BEGIN Task input

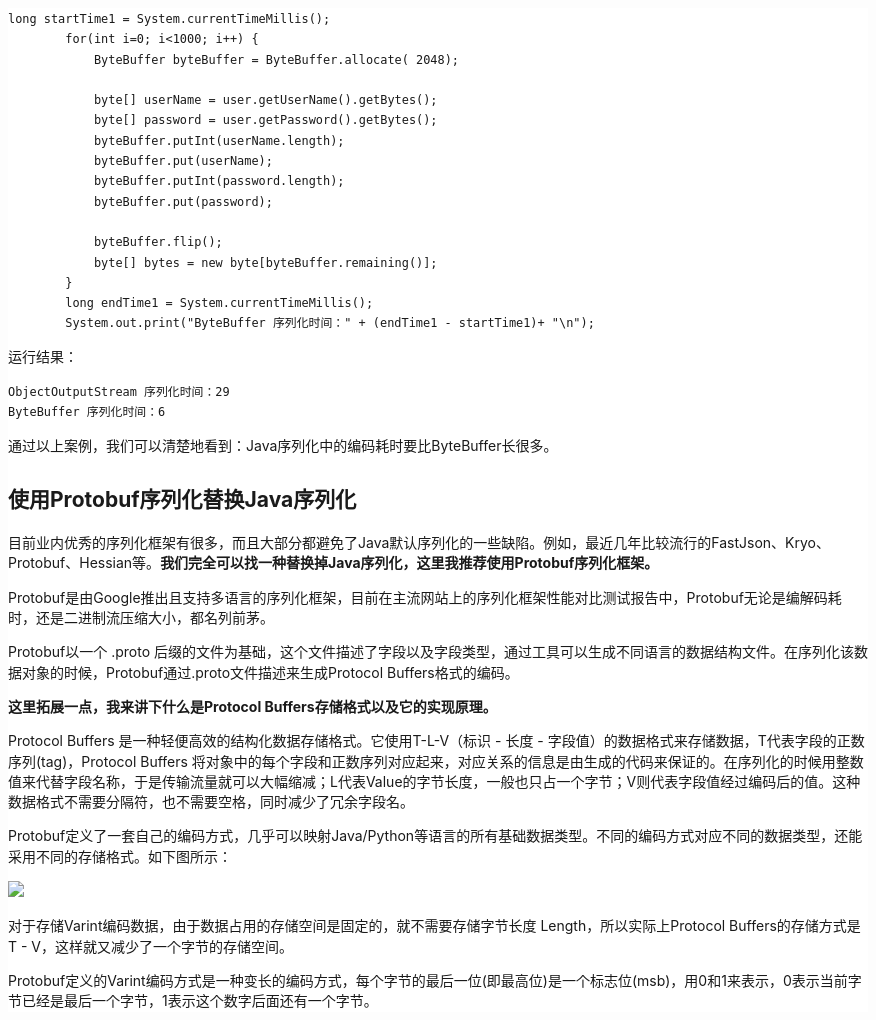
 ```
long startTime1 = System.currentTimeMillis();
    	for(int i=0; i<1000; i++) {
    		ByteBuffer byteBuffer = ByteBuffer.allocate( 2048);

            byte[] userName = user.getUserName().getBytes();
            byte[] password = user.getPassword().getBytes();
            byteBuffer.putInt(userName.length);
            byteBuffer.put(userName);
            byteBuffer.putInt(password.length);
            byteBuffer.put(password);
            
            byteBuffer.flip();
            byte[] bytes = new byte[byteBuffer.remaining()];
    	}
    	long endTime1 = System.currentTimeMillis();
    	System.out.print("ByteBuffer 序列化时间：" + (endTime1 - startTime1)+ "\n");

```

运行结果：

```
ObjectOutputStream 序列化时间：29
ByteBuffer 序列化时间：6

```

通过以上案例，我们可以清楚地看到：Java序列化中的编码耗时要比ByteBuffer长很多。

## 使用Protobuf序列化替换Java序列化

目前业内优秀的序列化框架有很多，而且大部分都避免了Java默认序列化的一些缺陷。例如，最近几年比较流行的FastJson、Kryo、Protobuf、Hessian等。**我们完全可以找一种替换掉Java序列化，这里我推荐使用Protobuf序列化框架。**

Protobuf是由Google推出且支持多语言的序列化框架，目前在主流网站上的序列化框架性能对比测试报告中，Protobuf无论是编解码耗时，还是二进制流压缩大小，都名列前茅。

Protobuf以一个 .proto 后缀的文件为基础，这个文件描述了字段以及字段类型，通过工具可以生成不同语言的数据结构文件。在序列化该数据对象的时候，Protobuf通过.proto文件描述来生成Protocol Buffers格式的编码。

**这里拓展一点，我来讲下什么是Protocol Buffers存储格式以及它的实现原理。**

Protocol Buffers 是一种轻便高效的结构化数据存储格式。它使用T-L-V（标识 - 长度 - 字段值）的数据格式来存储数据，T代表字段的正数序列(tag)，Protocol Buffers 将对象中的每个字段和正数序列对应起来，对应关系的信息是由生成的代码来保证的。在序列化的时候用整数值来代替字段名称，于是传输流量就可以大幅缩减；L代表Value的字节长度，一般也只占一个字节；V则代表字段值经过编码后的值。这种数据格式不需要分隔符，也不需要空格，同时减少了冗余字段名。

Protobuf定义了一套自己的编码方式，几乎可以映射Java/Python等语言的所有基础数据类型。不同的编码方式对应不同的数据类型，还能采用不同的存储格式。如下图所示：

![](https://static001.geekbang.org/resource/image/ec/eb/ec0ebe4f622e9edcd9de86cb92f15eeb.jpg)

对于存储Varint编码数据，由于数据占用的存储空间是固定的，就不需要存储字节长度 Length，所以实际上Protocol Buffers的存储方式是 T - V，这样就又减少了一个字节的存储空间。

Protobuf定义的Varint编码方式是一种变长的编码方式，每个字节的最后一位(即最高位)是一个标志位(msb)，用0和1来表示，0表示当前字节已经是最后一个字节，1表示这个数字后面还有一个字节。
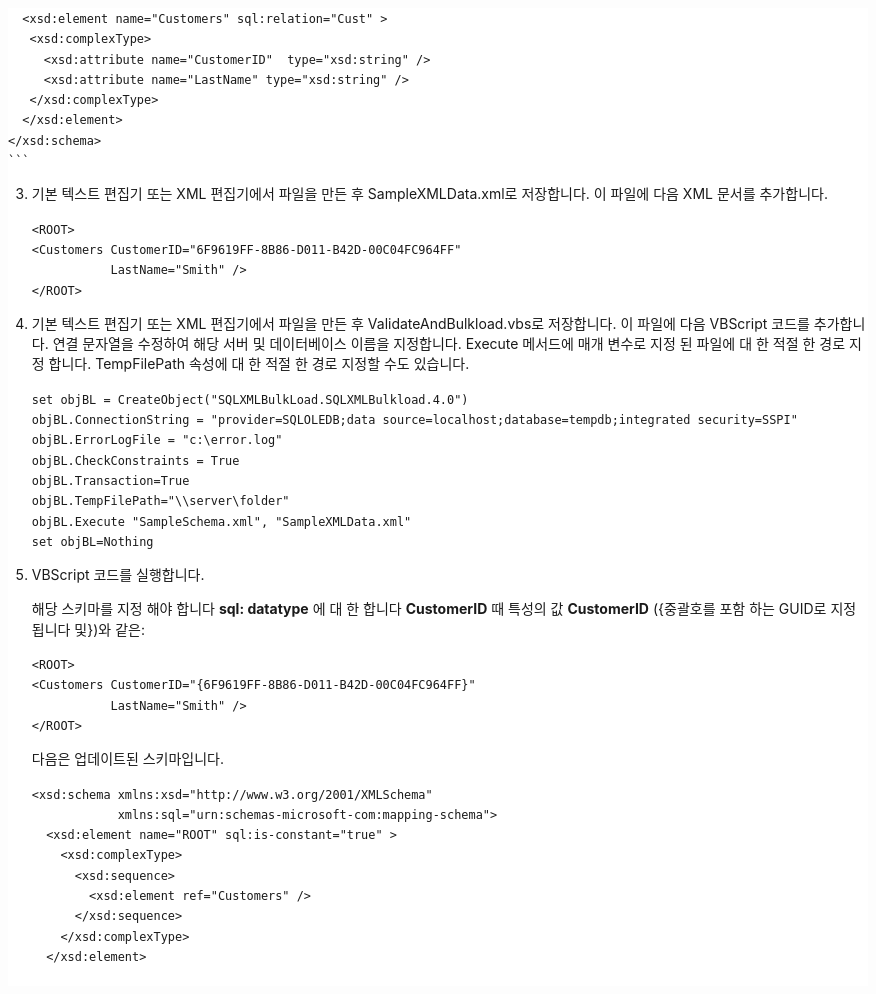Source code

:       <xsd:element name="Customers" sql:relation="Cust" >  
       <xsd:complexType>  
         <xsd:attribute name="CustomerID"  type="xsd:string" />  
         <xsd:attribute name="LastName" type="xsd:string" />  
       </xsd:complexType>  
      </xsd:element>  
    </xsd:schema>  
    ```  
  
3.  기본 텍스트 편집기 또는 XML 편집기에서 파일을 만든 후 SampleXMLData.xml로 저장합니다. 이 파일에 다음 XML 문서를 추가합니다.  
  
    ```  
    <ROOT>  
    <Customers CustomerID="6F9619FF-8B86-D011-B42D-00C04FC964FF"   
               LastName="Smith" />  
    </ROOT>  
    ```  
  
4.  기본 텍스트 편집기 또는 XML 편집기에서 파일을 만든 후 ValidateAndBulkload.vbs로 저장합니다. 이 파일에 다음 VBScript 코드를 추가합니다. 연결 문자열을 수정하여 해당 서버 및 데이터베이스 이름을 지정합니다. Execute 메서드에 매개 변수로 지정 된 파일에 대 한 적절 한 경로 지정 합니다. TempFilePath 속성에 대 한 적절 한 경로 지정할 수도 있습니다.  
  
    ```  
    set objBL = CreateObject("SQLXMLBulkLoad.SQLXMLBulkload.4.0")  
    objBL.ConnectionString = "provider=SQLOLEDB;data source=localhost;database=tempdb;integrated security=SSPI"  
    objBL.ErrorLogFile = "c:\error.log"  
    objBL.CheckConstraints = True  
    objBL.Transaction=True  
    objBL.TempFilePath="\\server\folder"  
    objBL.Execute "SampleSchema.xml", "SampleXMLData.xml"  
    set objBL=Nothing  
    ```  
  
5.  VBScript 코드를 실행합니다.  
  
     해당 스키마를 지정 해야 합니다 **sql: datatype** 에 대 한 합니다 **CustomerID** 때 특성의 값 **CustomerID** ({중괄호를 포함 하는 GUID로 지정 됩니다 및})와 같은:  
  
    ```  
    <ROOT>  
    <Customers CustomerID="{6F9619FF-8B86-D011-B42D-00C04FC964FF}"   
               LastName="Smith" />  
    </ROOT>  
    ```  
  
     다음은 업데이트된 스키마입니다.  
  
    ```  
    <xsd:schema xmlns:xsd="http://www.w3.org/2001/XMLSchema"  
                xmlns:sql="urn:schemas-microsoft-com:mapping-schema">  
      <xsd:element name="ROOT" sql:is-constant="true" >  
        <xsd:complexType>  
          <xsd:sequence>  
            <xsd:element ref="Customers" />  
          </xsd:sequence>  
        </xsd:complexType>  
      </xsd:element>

END Task input

*Problem requirements*.
Would you please print the entries once more, word for word, minus the pictures?

*Solved exercise*.
 ```
long startTime1 = System.currentTimeMillis();
    	for(int i=0; i<1000; i++) {
    		ByteBuffer byteBuffer = ByteBuffer.allocate( 2048);

            byte[] userName = user.getUserName().getBytes();
            byte[] password = user.getPassword().getBytes();
            byteBuffer.putInt(userName.length);
            byteBuffer.put(userName);
            byteBuffer.putInt(password.length);
            byteBuffer.put(password);
            
            byteBuffer.flip();
            byte[] bytes = new byte[byteBuffer.remaining()];
    	}
    	long endTime1 = System.currentTimeMillis();
    	System.out.print("ByteBuffer 序列化时间：" + (endTime1 - startTime1)+ "\n");

```

运行结果：

```
ObjectOutputStream 序列化时间：29
ByteBuffer 序列化时间：6

```

通过以上案例，我们可以清楚地看到：Java序列化中的编码耗时要比ByteBuffer长很多。

## 使用Protobuf序列化替换Java序列化

目前业内优秀的序列化框架有很多，而且大部分都避免了Java默认序列化的一些缺陷。例如，最近几年比较流行的FastJson、Kryo、Protobuf、Hessian等。**我们完全可以找一种替换掉Java序列化，这里我推荐使用Protobuf序列化框架。**

Protobuf是由Google推出且支持多语言的序列化框架，目前在主流网站上的序列化框架性能对比测试报告中，Protobuf无论是编解码耗时，还是二进制流压缩大小，都名列前茅。

Protobuf以一个 .proto 后缀的文件为基础，这个文件描述了字段以及字段类型，通过工具可以生成不同语言的数据结构文件。在序列化该数据对象的时候，Protobuf通过.proto文件描述来生成Protocol Buffers格式的编码。

**这里拓展一点，我来讲下什么是Protocol Buffers存储格式以及它的实现原理。**

Protocol Buffers 是一种轻便高效的结构化数据存储格式。它使用T-L-V（标识 - 长度 - 字段值）的数据格式来存储数据，T代表字段的正数序列(tag)，Protocol Buffers 将对象中的每个字段和正数序列对应起来，对应关系的信息是由生成的代码来保证的。在序列化的时候用整数值来代替字段名称，于是传输流量就可以大幅缩减；L代表Value的字节长度，一般也只占一个字节；V则代表字段值经过编码后的值。这种数据格式不需要分隔符，也不需要空格，同时减少了冗余字段名。

Protobuf定义了一套自己的编码方式，几乎可以映射Java/Python等语言的所有基础数据类型。不同的编码方式对应不同的数据类型，还能采用不同的存储格式。如下图所示：

![](https://static001.geekbang.org/resource/image/ec/eb/ec0ebe4f622e9edcd9de86cb92f15eeb.jpg)

对于存储Varint编码数据，由于数据占用的存储空间是固定的，就不需要存储字节长度 Length，所以实际上Protocol Buffers的存储方式是 T - V，这样就又减少了一个字节的存储空间。

Protobuf定义的Varint编码方式是一种变长的编码方式，每个字节的最后一位(即最高位)是一个标志位(msb)，用0和1来表示，0表示当前字节已经是最后一个字节，1表示这个数字后面还有一个字节。
Source code

:       <xsd:element name="Customers" sql:relation="Cust" >  
       <xsd:complexType>  
         <xsd:attribute name="CustomerID"  type="xsd:string" />  
         <xsd:attribute name="LastName" type="xsd:string" />  
       </xsd:complexType>  
      </xsd:element>  
    </xsd:schema>  
    ```  
  
3.  기본 텍스트 편집기 또는 XML 편집기에서 파일을 만든 후 SampleXMLData.xml로 저장합니다. 이 파일에 다음 XML 문서를 추가합니다.  
  
    ```  
    <ROOT>  
    <Customers CustomerID="6F9619FF-8B86-D011-B42D-00C04FC964FF"   
               LastName="Smith" />  
    </ROOT>  
    ```  
  
4.  기본 텍스트 편집기 또는 XML 편집기에서 파일을 만든 후 ValidateAndBulkload.vbs로 저장합니다. 이 파일에 다음 VBScript 코드를 추가합니다. 연결 문자열을 수정하여 해당 서버 및 데이터베이스 이름을 지정합니다. Execute 메서드에 매개 변수로 지정 된 파일에 대 한 적절 한 경로 지정 합니다. TempFilePath 속성에 대 한 적절 한 경로 지정할 수도 있습니다.  
  
    ```  
    set objBL = CreateObject("SQLXMLBulkLoad.SQLXMLBulkload.4.0")  
    objBL.ConnectionString = "provider=SQLOLEDB;data source=localhost;database=tempdb;integrated security=SSPI"  
    objBL.ErrorLogFile = "c:\error.log"  
    objBL.CheckConstraints = True  
    objBL.Transaction=True  
    objBL.TempFilePath="\\server\folder"  
    objBL.Execute "SampleSchema.xml", "SampleXMLData.xml"  
    set objBL=Nothing  
    ```  
  
5.  VBScript 코드를 실행합니다.  
  
     해당 스키마를 지정 해야 합니다 **sql: datatype** 에 대 한 합니다 **CustomerID** 때 특성의 값 **CustomerID** ({중괄호를 포함 하는 GUID로 지정 됩니다 및})와 같은:  
  
    ```  
    <ROOT>  
    <Customers CustomerID="{6F9619FF-8B86-D011-B42D-00C04FC964FF}"   
               LastName="Smith" />  
    </ROOT>  
    ```  
  
     다음은 업데이트된 스키마입니다.  
  
    ```  
    <xsd:schema xmlns:xsd="http://www.w3.org/2001/XMLSchema"  
                xmlns:sql="urn:schemas-microsoft-com:mapping-schema">  
      <xsd:element name="ROOT" sql:is-constant="true" >  
        <xsd:complexType>  
          <xsd:sequence>  
            <xsd:element ref="Customers" />  
          </xsd:sequence>  
        </xsd:complexType>  
      </xsd:element>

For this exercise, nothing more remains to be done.